Befitting its name, psychobilly throws in an obsession with horror and pop kitsch. The band's Web site described Interior as "the psycho-sexual Elvis/Werewolf hybrid from hell."

Interior, whose real name was Erick Lee Purkhiser, died of a heart ailment Feb. 4 at a hospital in Glendale, Calif. He was 62.

The Cramps, which formed in the early 1970s, were the first band to gain a following in psychobilly, influencing musicians from the Reverend Horton Heat to the White Stripes.

Interior formed the Cramps with guitarist Poison Ivy (Kristy Wallace), whom he said he picked up as a hitchhiker. They bonded over their love of rock-and-roll and later married.

Several years later, they were in New York amid the nascent punk scene, alongside legendary performers such as the Ramones and Iggy Pop, whose androgynous showmanship Interior evoked.

Despite changing lineups and side musicians, the Cramps kept the band together for nearly four decades and continued to tour until November 2006.

"One memorable (and typical) show in Boston in 1986," James Montgomery and Jem Aswad wrote in an MTV.com obituary of the lead singer, "found Interior, clad only in leopard-skin briefs, drinking red wine from an audience member's shoe, and ended with him French-kissing a woman (who wasn't his wife) for 10 full minutes with his microphone in their mouths."

More famous was a 1978 free concert at California's Napa state mental hospital, reminiscent of country singer Johnny Cash's renowned 1968 concert in Folsom State Prison.

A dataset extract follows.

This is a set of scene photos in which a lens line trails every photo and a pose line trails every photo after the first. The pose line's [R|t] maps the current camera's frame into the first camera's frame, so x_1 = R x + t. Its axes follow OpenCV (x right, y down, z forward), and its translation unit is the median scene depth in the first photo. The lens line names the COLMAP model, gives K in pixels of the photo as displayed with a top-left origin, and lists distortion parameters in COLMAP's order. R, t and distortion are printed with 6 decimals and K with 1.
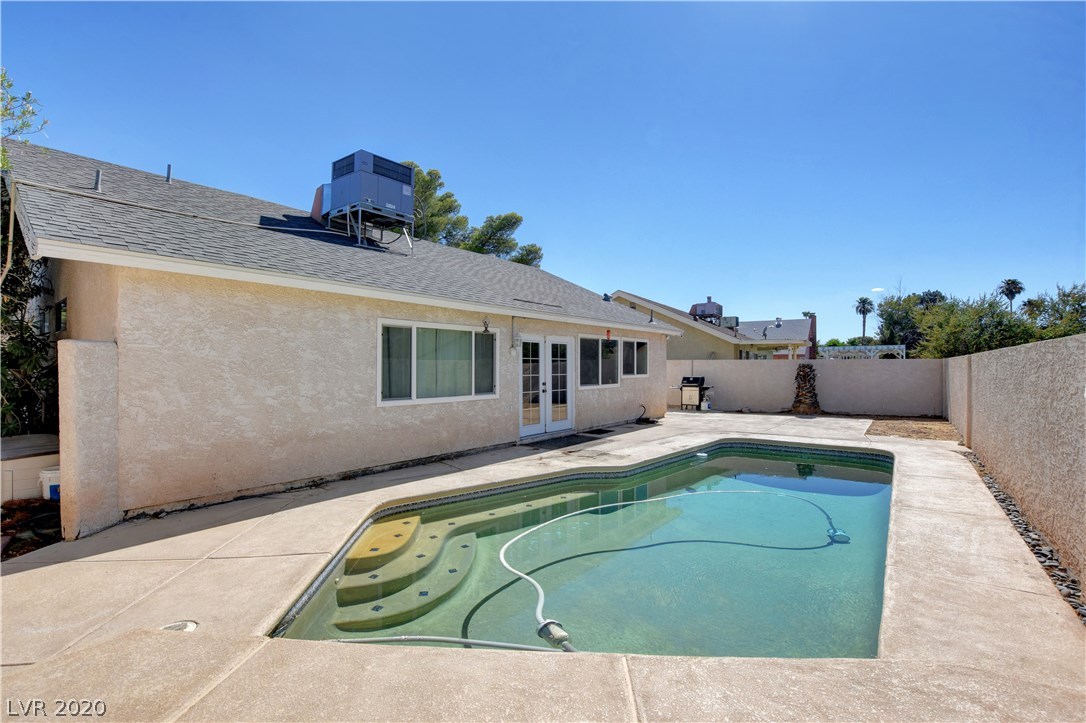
lens RADIAL K [[489.0, 0, 551.0], [0, 489.0, 363.2], [0, 0, 1]] dist [-0.035592, 0.004862]
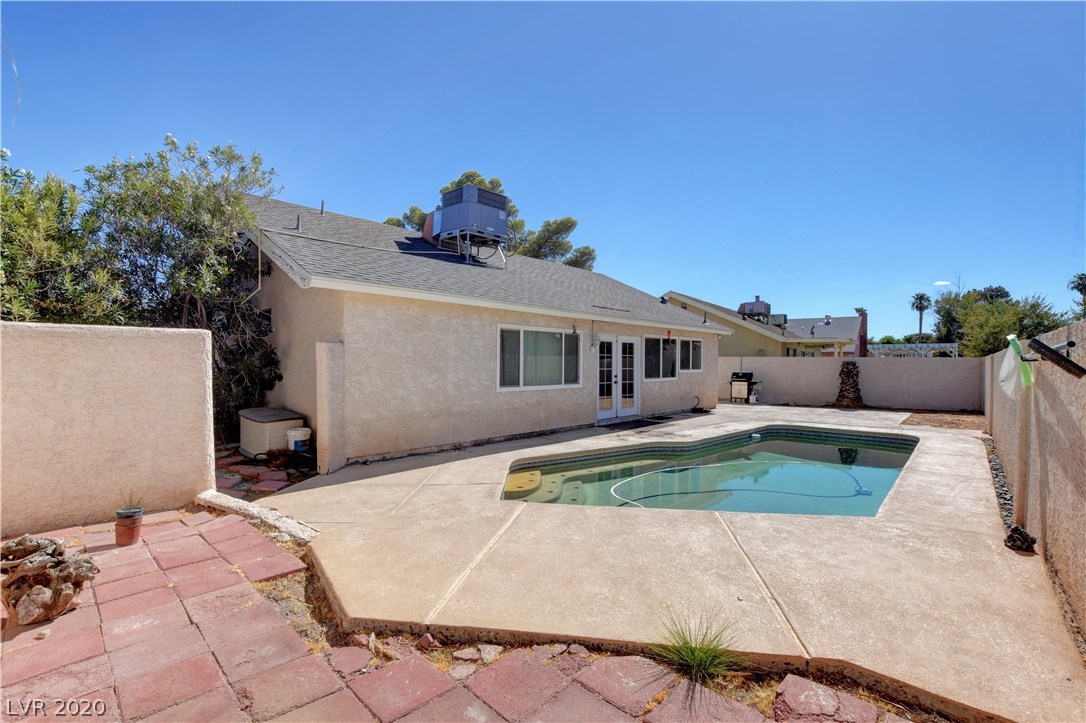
lens RADIAL K [[489.0, 0, 551.0], [0, 489.0, 363.2], [0, 0, 1]] dist [-0.035592, 0.004862]
pose [[0.996362, 0.007320, -0.084905, -0.063486], [-0.006552, 0.999935, 0.009322, 0.000170], [0.084968, -0.008732, 0.996345, -0.179898]]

"Somebody told me you people are crazy," Interior said, holding the microphone and smiling, "but I'm not so sure about that. You seem to be all right to me."

Erick Lee Purkhiser was born in Stow, Ohio, and took his stage name from a line from a car advertisement. His wife survives him.

The band never achieved much mainstream success, but a drum that Interior put his head through now rests in the Rock and Roll Hall of Fame and Museum.